Generate regression diagnostic plots and write a few sentences describing what these plots tell you about your regression model in terms of the distribution of the residuals, model fit, influential observations, and outliers.

Q-Q Plot

The Q-Q Plot (located in the above Output session) does not have a perfect straight line. It means that the residuals do not perfectly follow the normal distribution, particularly the lower and upper parts. It could mean that the curvilinear association may not be fully estimated by the quadratic income term.

Standardized Residuals for All Observations

In the Standardized Residuals Plot for 143 observations/countries (plot located in the above Output session), there are 4 outliers in 2.5 standard deviation from the mean. It means that only 97.2% (less than 99%) of countries are in 2.5 standard deviation. In addition, there are 9 outliers in 2 standard deviation from the mean. It means that only 93.7% (less than 95%) of countries are in 2 standard deviation. In other words, residual values may seem close to but not perfectly fit a standard, normal distribution.

Leverage Plot

The leverage plot (located in the above Output session) shows that there are 9 outliers that are greater than 2 or less than -2.  7 of the outliers are close to the leverage value of 0 (between 0 and 0.1).  Only 2 outliers with higher leverage value have stronger influence on the estimation of the regression parameters.

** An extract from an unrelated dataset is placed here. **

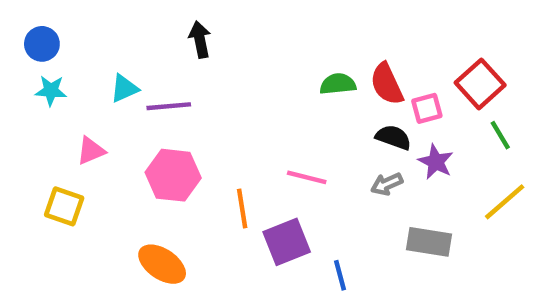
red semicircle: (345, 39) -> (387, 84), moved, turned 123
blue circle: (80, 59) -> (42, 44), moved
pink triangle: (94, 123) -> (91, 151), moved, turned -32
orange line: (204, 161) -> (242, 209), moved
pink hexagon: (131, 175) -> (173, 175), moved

Partial Regression Residual Plots

The partial plot of income per person (in the Output session) shows relationship between life expectancy and income after controlling for other explanatory variables, the breast cancer number and HIV rate.  Partial plots of breast cancer number and HIV rate are also presented in the Output session. In all three plots, many residuals are far from the regression lines. Although the positive relationship between income and life expectancy and the negative relationship between HIV rate and life expectancy are statistically significant, the associations are weak after controlling for other explanatory variables.